Blindagem derrotada: não foi civismo do Senado, foi
pressão popular
Rejeição de proposta foi raro alento numa legislatura
marcada por retrocessos
Ao justificar seu voto contra a PEC da Blindagem, o senador
Esperidião Amin deu uma explicação curiosa. Disse que o texto aprovado na
Câmara estava com “catinga de vaca molhada”.

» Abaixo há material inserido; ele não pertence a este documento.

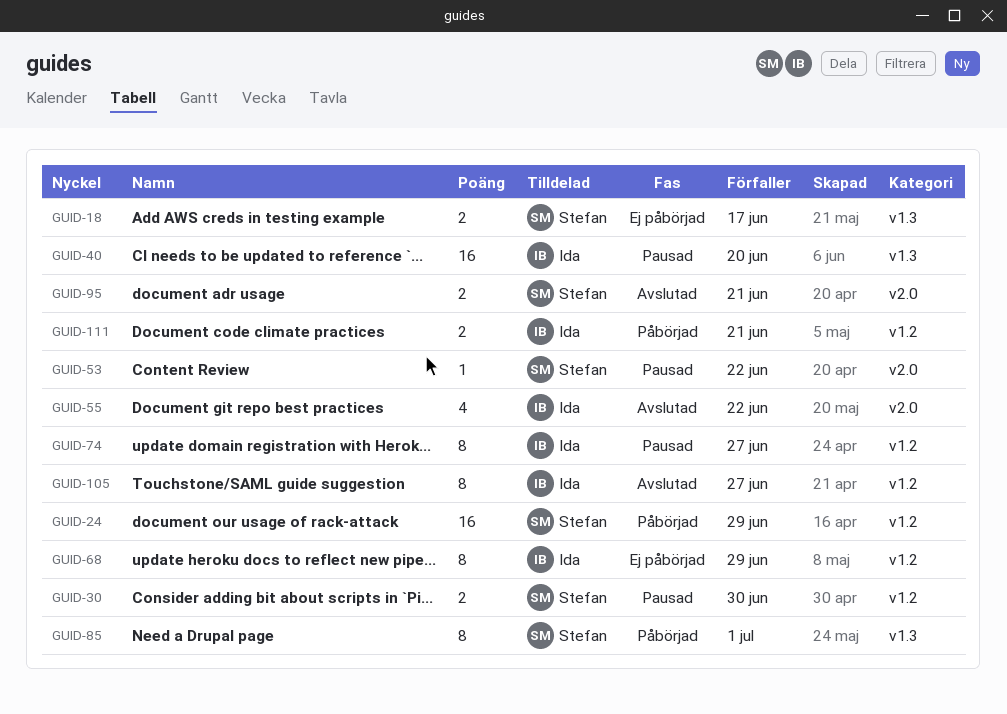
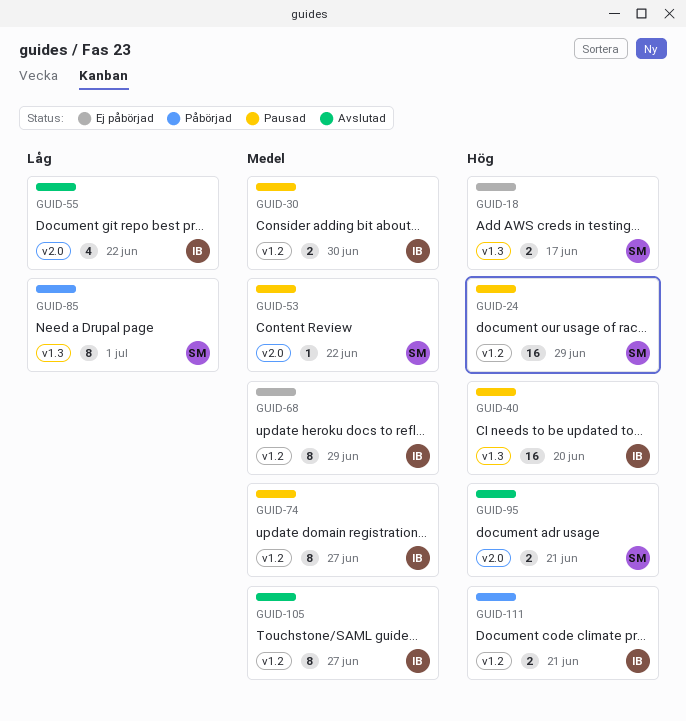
GUID-24, status: Påbörjad -> Pausad
GUID-30, owner: Stefan -> Ida

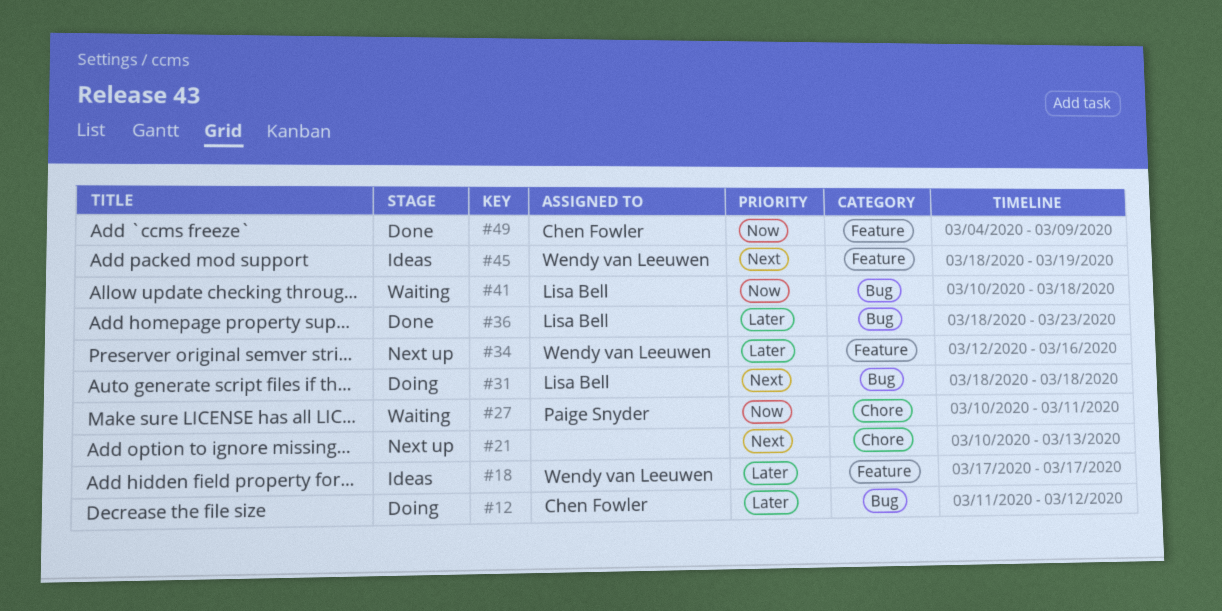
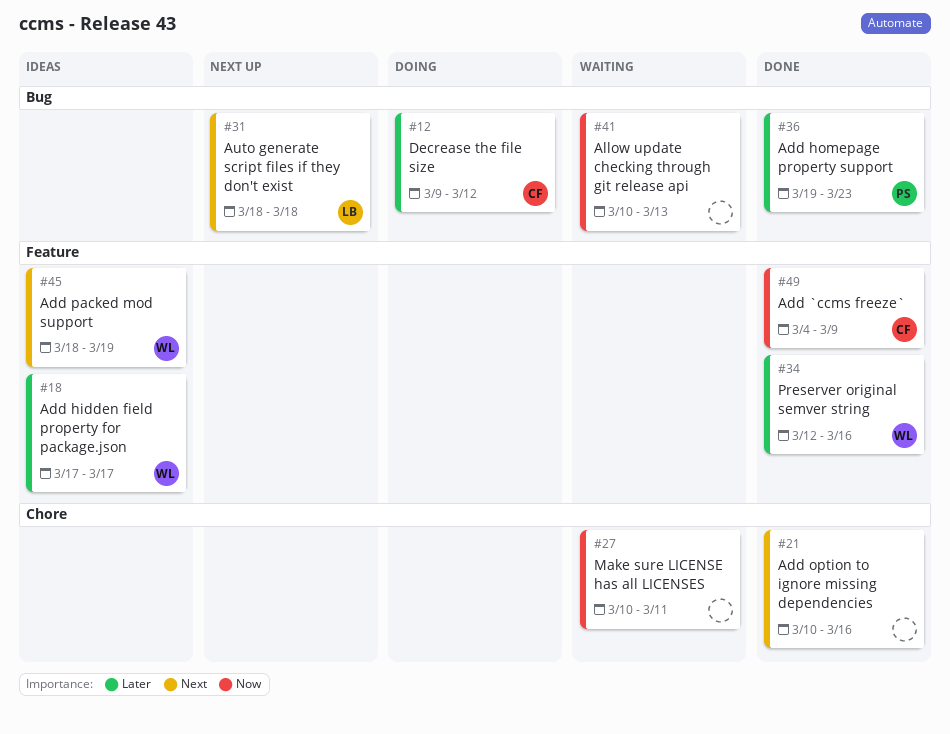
#12, start: Mar 11 -> Mar 9
#21, status: Next up -> Done
#21, due: Mar 13 -> Mar 16
#27, owner: Paige Snyder -> none
#31, status: Doing -> Next up
#34, status: Next up -> Done
#36, owner: Lisa Bell -> Paige Snyder
#36, start: Mar 18 -> Mar 19
#41, owner: Lisa Bell -> none
#41, due: Mar 18 -> Mar 13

Ex-governador de Santa Catarina, o bolsonarista contou ter
aprendido a expressão numa visita ao Piauí. “O sujeito vestia o terno de
domingueira, de linho trançado, para ir à missa. Aí encostava numa vaca molhada
e aquilo não saía mais”, contou.
O senador atribuiu a fedentina a três pontos que a Câmara
incluiu na PEC: voto secreto para barrar a abertura de processos, foro
privilegiado para proteger presidentes de partidos e blindagem a políticos que
cometem crimes sem relação com o mandato.
Amin tem razão ao criticar esses abusos,
mas a proposta já cheirava mal sem eles. A Constituição afirma que todos são
iguais perante a lei. Pelo texto votado na Câmara, a regra deixaria de valer
para a classe política.
A rejeição da PEC foi um raro alento numa legislatura
marcada por retrocessos. Seria muito otimismo atribuir o resultado ao espírito
cívico do Senado. Quem derrotou a blindagem foi a pressão popular, exercida nas
redes e nas manifestações lideradas pela esquerda no último domingo.

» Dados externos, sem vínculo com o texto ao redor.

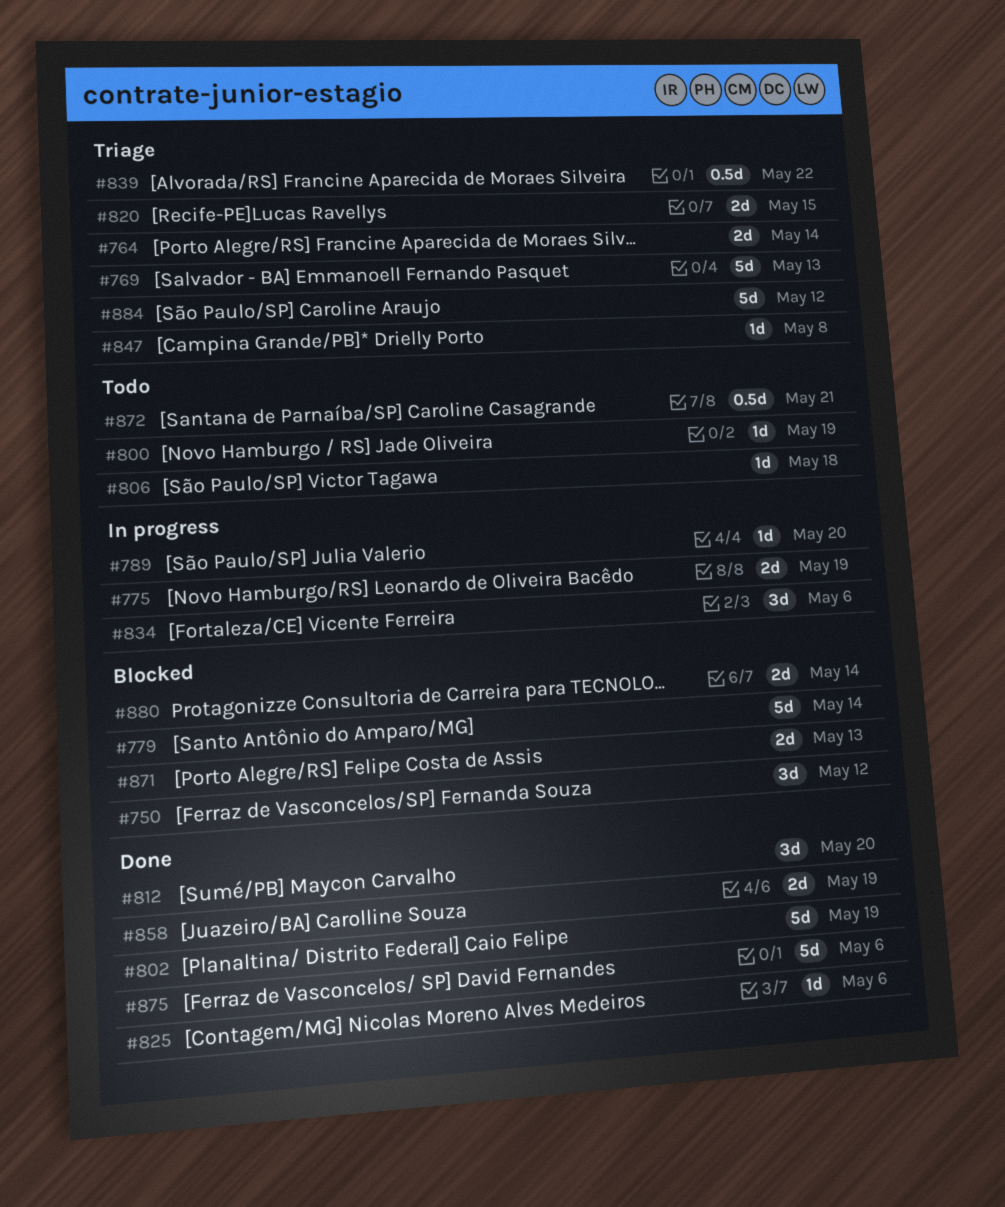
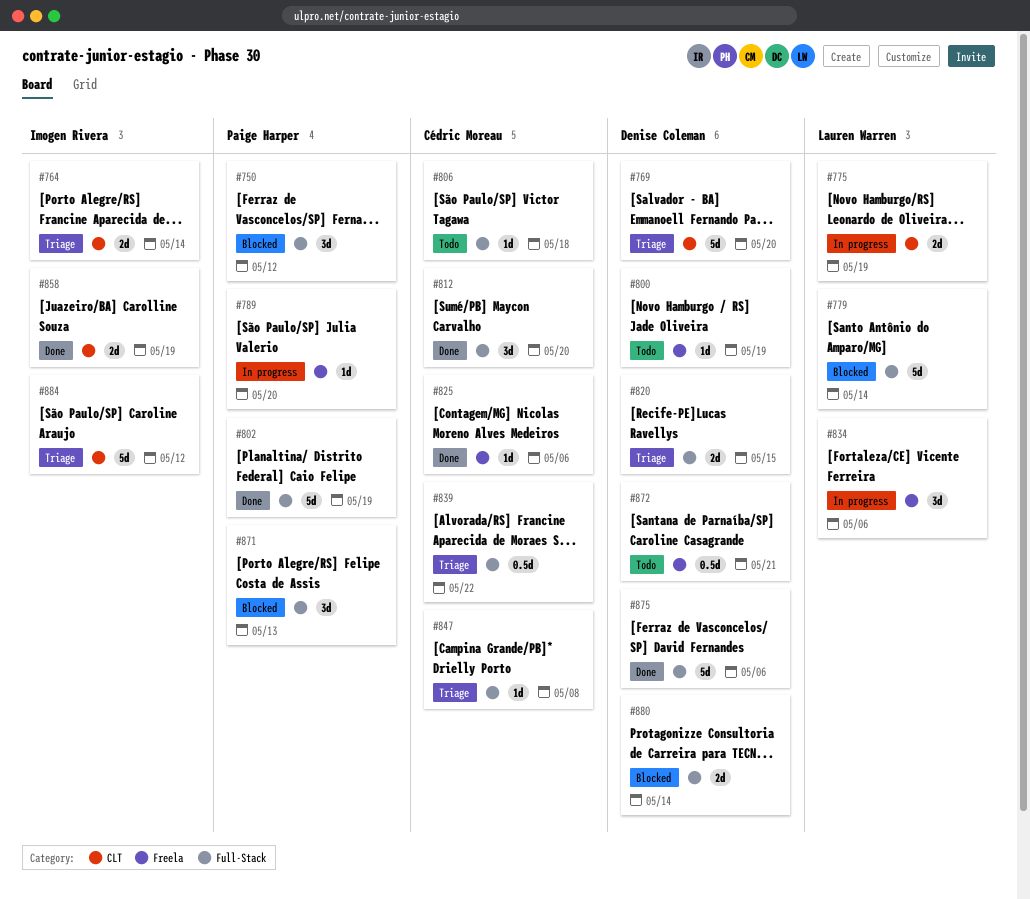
#769, due: May 13 -> May 20
#871, estimate: 2d -> 3d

Uma semana depois de ser aprovada com o voto de 353
deputados, a proposta foi sepultada por unanimidade na Comissão de Constituição
e Justiça do Senado. Mesmo assim, houve quem tentasse salvar partes do texto.
O bolsonarista Jorge Seif chegou a apresentar um voto em
separado, mas amarelou na hora da votação. Reconheceu que era preciso ouvir a
“voz das ruas”, contrária a qualquer proteção extra aos políticos.

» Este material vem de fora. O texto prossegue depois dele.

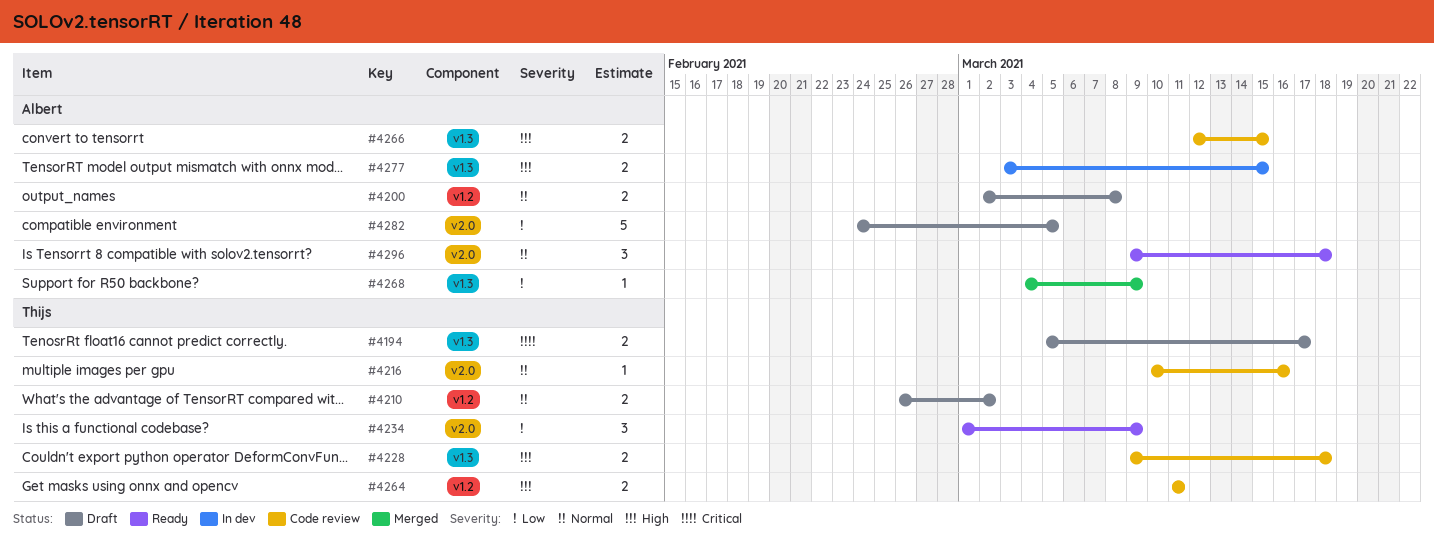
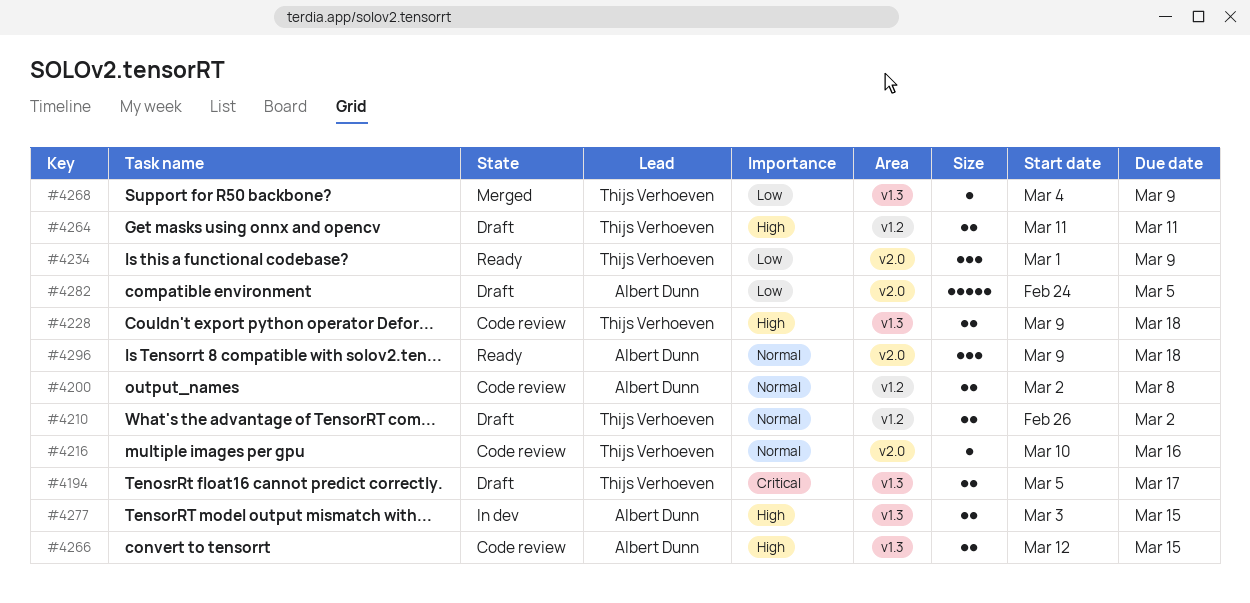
#4200, status: Draft -> Code review
#4264, status: Code review -> Draft
#4268, owner: Albert Dunn -> Thijs Verhoeven

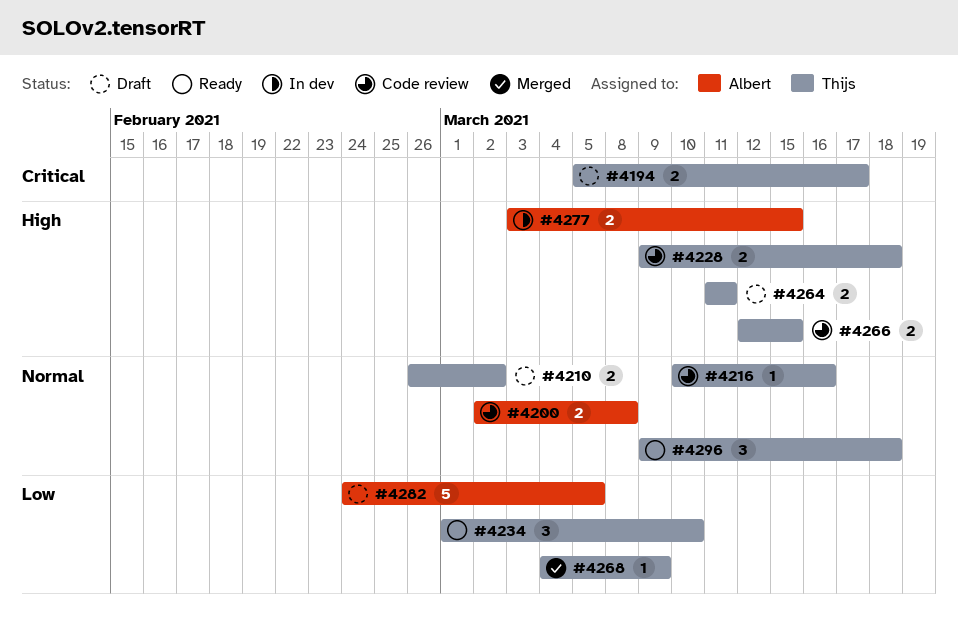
#4234, due: Mar 9 -> Mar 10
#4266, owner: Albert Dunn -> Thijs Verhoeven
#4296, owner: Albert Dunn -> Thijs Verhoeven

O ex-juiz Sergio Moro, eleito com discurso antipolítica,
sugeriu barrar processos contra parlamentares por “opiniões, palavras e votos”.
Diante da repercussão negativa, retirou a emenda e votou contra a PEC.
Os congressistas precisam ter mais cuidado com o olfato
alheio. Na noite em que a Câmara aprovou a blindagem, deputados de extrema
direita festejaram recitando o pai-nosso. Em 2026, eles terão que rezar para
que o eleitor não note de onde vem a catinga.